Wednesday, April 11, 2007

"Clear eyes. Full hearts. Can't lose.": Friday Night Lights

And so it ends. Though all signs point to a second season, this episode stood well enough as a story capper that if the show does, indeed, get canceled, I'll probably be OK, even if the finale wasn't quite the great episode that so many of the preceding were (and, honestly, most of it was well-nigh perfect -- I'm just unsure on a couple of small story choices). It was a suitable ending and a fine point of closure for one epic story, and that's enough for me, especially if this is all we get (if it's not all we get, it certainly provides us with some interesting ideas for where next season could go -- no show other than The Wire has survived expanding its scope, but just the idea of seeing some of the new settings sort of tossed up there in the finale is interesting to me).

Let's get to the main thing I DIDN'T like in this episode. Why, exactly, did the Panthers win the big game? I get that there's a need to give a satisfying ending to the passionate fans if the show doesn't come back, and I also get that since Coach Taylor accepted the TMU job, a loss would be TOO depressing for the Dillon faithful, but the winning of the game sort of goes against both the source material for the show and everything that was set up in the show so far, right down to the halftime speech, which seemed to be a way to set the guys up to lose gracefully. Now I was surprised when Smash stretched just enough to score the winning touchdown, but it felt oddly anti-climactic, largely because the game, like so many of the games this season, felt almost like an afterthought.
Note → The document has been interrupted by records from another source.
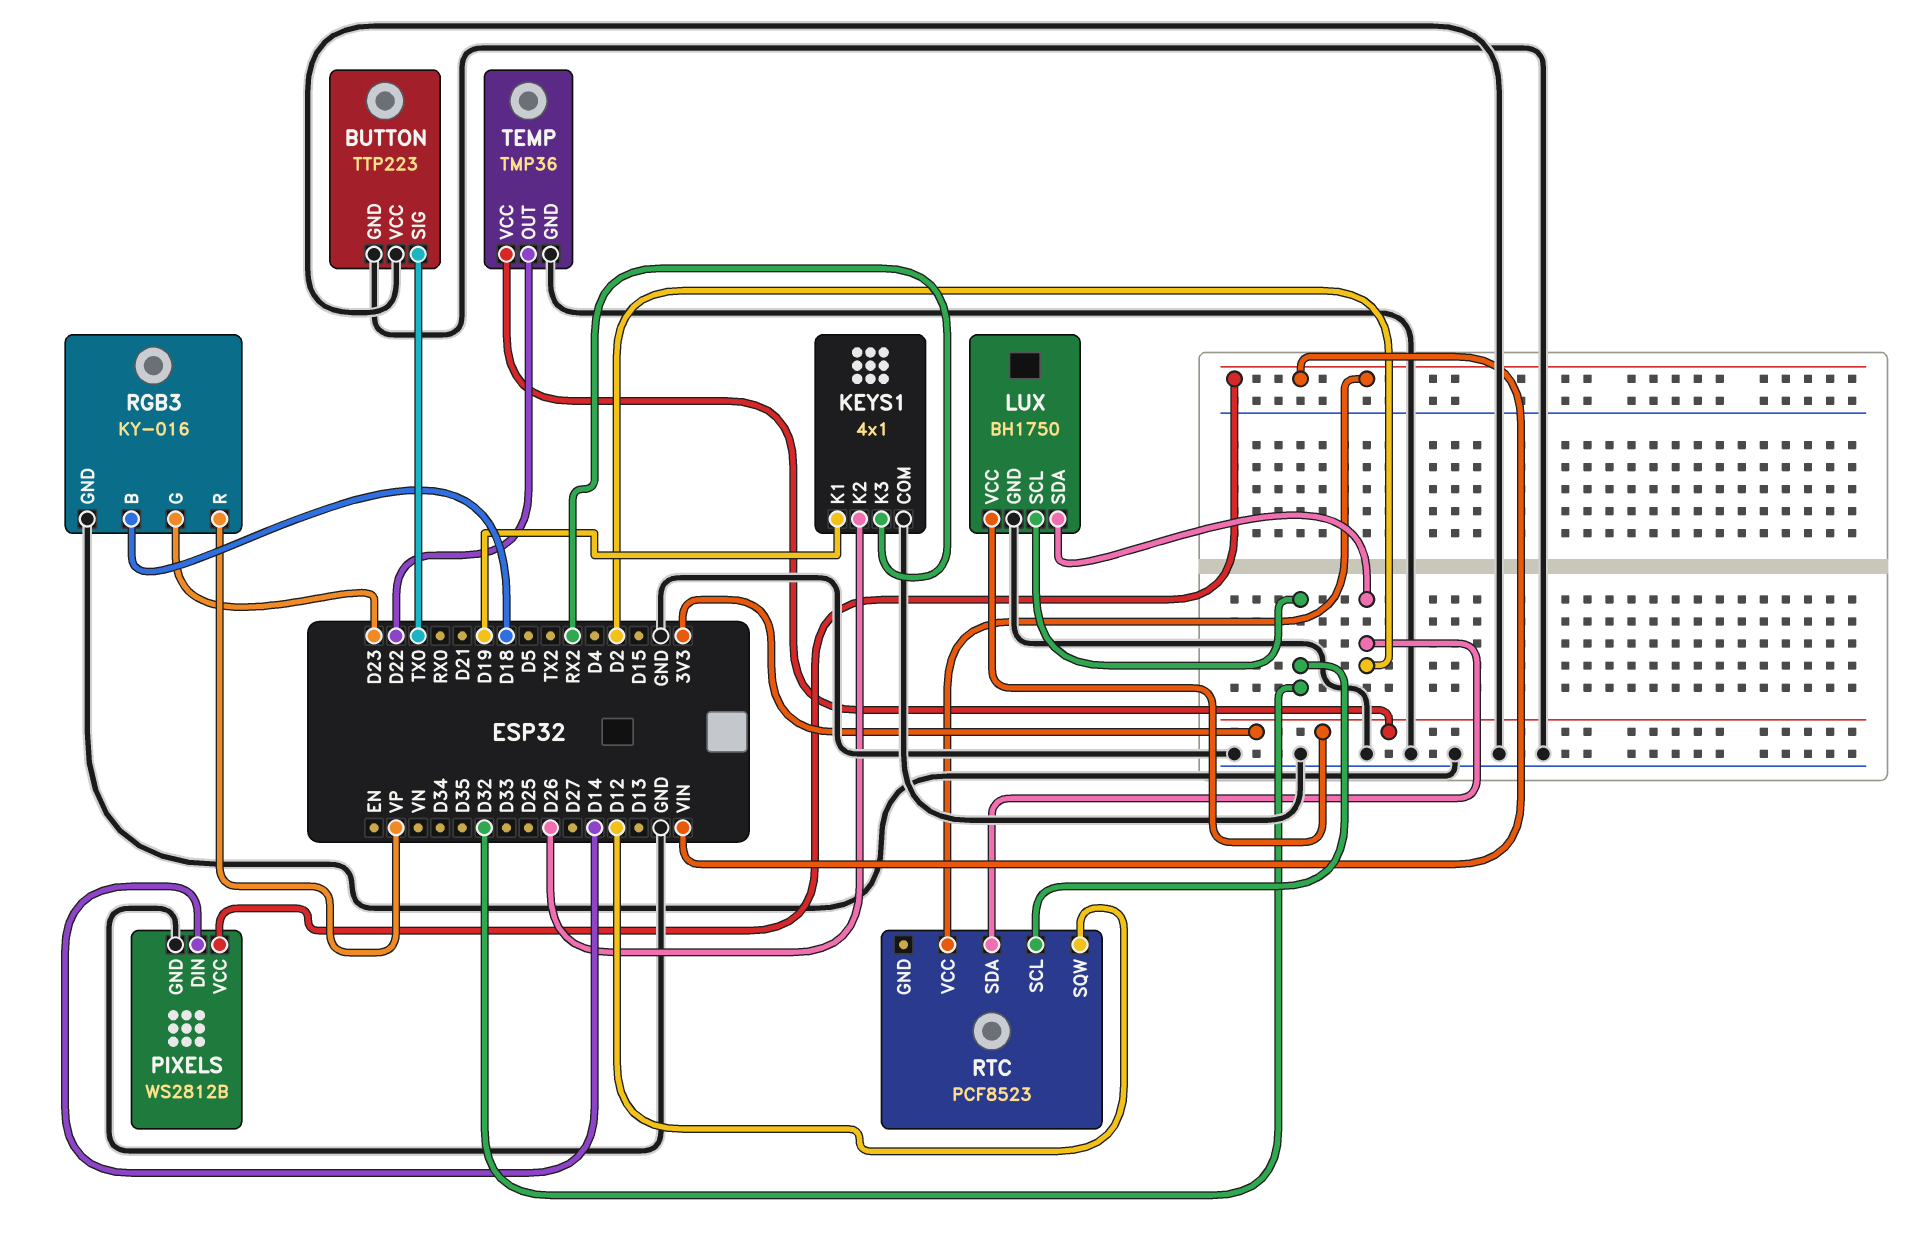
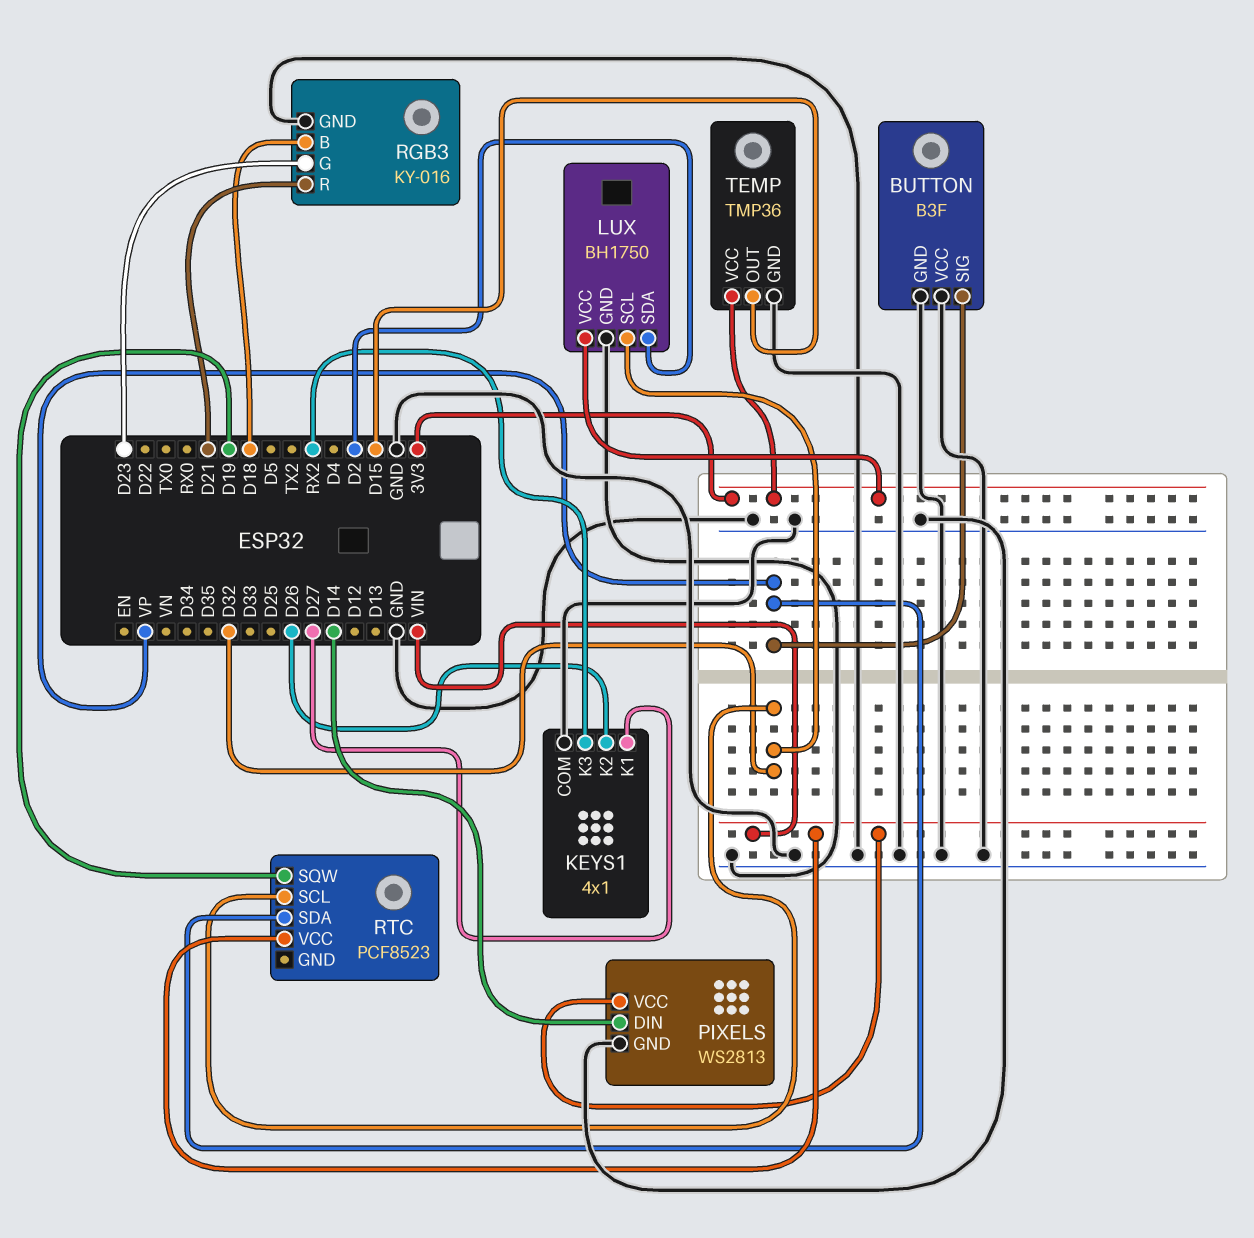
BUTTON: TTP223 -> B3F
BUTTON pin SIG: TX0 -> VP
KEYS1 pin K1: D19 -> D27
PIXELS: WS2812B -> WS2813
RGB3 pin R: VP -> D21
RTC pin SDA: D2 -> VP
RTC pin SQW: D12 -> D19
TEMP pin OUT: D22 -> D15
The episode was more interested in the town's response to the game (as it should be) and how so many of the relationships came to breaking points or healing points (the most notable being Lyla and Tyra finding some way to begin a friendship). This was as it should be, and I liked seeing basically every major Dillon character return in this episode (as it really would be in a small town, where everyone caravans together to state). But the win just felt too. . .easy. And that was the first time the sports movie action really got in the way of the larger storyline for me this season. Still, if this is all I get, I guess I'm happier with this ending than a loss. But only marginally.

Other than the Panthers winning, I loved nearly everything else about this episode, from the monumentally great halftime speech to the pregnancy announcement (which I was really dreading from the previews) to the way the camera panned down to catch Tami's bare feet standing on top of her husband's shoe-clad ones. I liked that it let me have a moment with every major character, as if letting me let them go (even if Jason Street's metamorphosis into the greatest coach ever continues to be a little sudden). It was striking to think of how far all of these characters have come from the stereotypes they started the season as, particularly Buddy Garrity and Tyra Collette, the two characters I took the longest to warm up to. Heck, the show even made me feel rather warmly toward that annoying little kid who showed up in the last handful of episodes to give Riggins some character-building and such.

I love that the Tyra and Landry pairing has headed into a place where Tyra tried to put a grace note on his crush on her (by giving her a kiss on the cheek) without realizing just how much Landry would misinterpret that gesture. I love, love, LOVE that scene when Tami finds out she's pregnant and every possible emotion runs through Connie Britton's eyes (at this rate, Edie Falco is going to have to do something pretty awesome to beat Britton for the SDD Emmys). And I love that Smash played through the pain and nothing bad happened to him (at first, I thought this was blatant cliffhanger fodder, but the writers obviously saw how similar that would be to Street's paralysis and wisely strayed away from that).

But, most of all, I loved the two musical montages. The first, featuring the team arriving in Dallas to Explosions in the Sky's "Your Hand in Mine" (probably their most recognizable song and one that was used to great effect in the movie version of this story). I'm glad they saved this song for this episode, as it was the perfect way to underscore the sheer momentousness of the occasion in the episode.

As good as that was, I liked the Devil Town montage, at the end of the episode, even better. It provided an nice bookend for the season (having turned up much earlier). Seeing the team riding into town in happiness, the drab little buildings of Dillon transformed with the excitement of seeing the team win, was simply perfect, as was every last look we got at everyone of the characters that mattered, standing in the crowd, smiling and beaming. If we have to leave these people here, I'll take it.

And then, hell, they threw in a slow clap to seal the deal. I don't normally like the slow clap, but I went with it here. I might have even joined in had I not been watching with others.

Now, normally, I would write a season review of the show, but since I did over at House Next Door, that piece and this one will have to stand as a cumulative record of the show's first season. So comment on the season as a whole below.

One thing I hope they ditch in season two? The radio announcer guy. He's all right, but he often just underscores things we already know, and he often does so clumsily. It's the show's one seeming concession to playing by the TV "rules," and I'd rather not have it around at all.


Libby said...

I just ...
I love it so much
I don't know what I'm going to do ...

David Sims said...

BTW, Todd, this article explains why the Panthers were victorious:

I dunno why you were that mad about it in the first place, though.